- [What is being asked]: Can you reproduce the lines of the records below word for word, starting at the line that contains "order: Asterales" and ending with the last line of the records?

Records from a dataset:
<<<<

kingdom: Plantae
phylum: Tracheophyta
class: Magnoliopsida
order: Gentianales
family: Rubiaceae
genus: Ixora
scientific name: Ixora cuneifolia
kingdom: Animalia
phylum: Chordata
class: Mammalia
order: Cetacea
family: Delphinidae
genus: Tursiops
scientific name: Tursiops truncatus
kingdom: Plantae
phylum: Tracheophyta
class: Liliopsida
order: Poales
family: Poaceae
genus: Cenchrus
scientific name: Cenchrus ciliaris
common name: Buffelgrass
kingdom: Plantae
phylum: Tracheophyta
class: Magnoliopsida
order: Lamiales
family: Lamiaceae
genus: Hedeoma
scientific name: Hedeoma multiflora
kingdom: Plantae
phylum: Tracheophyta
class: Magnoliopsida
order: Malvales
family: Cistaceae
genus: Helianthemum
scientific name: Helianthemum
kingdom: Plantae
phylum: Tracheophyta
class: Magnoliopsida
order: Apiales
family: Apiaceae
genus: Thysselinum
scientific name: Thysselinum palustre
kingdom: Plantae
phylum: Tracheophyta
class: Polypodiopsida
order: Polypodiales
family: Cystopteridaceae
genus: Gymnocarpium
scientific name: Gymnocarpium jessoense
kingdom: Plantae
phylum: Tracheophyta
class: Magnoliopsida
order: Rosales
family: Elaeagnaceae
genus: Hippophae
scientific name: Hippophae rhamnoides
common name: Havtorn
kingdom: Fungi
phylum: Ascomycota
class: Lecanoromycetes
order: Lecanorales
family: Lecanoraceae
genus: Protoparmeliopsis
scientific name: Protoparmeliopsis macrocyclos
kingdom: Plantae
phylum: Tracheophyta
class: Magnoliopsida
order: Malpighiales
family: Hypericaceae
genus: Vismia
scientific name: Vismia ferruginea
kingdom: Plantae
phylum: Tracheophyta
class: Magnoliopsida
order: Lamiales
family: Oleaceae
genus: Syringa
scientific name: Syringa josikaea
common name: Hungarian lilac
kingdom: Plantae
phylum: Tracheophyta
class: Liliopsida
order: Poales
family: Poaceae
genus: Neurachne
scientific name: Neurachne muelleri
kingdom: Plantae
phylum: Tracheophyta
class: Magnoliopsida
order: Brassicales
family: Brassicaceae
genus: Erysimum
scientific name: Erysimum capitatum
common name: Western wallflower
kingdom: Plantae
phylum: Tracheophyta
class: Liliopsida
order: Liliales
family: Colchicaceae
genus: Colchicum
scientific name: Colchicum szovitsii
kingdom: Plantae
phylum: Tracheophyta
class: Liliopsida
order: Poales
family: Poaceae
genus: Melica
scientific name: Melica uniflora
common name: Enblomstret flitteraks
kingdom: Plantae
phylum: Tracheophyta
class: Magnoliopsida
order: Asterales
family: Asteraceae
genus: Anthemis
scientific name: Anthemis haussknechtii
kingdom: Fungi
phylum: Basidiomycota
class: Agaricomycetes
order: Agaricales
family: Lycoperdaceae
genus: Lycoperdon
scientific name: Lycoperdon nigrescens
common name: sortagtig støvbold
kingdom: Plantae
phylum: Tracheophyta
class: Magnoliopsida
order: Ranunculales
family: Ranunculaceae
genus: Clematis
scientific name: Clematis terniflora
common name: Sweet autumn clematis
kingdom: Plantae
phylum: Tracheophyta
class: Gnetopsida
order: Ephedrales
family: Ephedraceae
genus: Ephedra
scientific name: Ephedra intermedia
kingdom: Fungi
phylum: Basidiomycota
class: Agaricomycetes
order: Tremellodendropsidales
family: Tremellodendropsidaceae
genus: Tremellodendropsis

>>>>

- [Result of this exercise]:
order: Asterales
family: Asteraceae
genus: Anthemis
scientific name: Anthemis haussknechtii
kingdom: Fungi
phylum: Basidiomycota
class: Agaricomycetes
order: Agaricales
family: Lycoperdaceae
genus: Lycoperdon
scientific name: Lycoperdon nigrescens
common name: sortagtig støvbold
kingdom: Plantae
phylum: Tracheophyta
class: Magnoliopsida
order: Ranunculales
family: Ranunculaceae
genus: Clematis
scientific name: Clematis terniflora
common name: Sweet autumn clematis
kingdom: Plantae
phylum: Tracheophyta
class: Gnetopsida
order: Ephedrales
family: Ephedraceae
genus: Ephedra
scientific name: Ephedra intermedia
kingdom: Fungi
phylum: Basidiomycota
class: Agaricomycetes
order: Tremellodendropsidales
family: Tremellodendropsidaceae
genus: Tremellodendropsis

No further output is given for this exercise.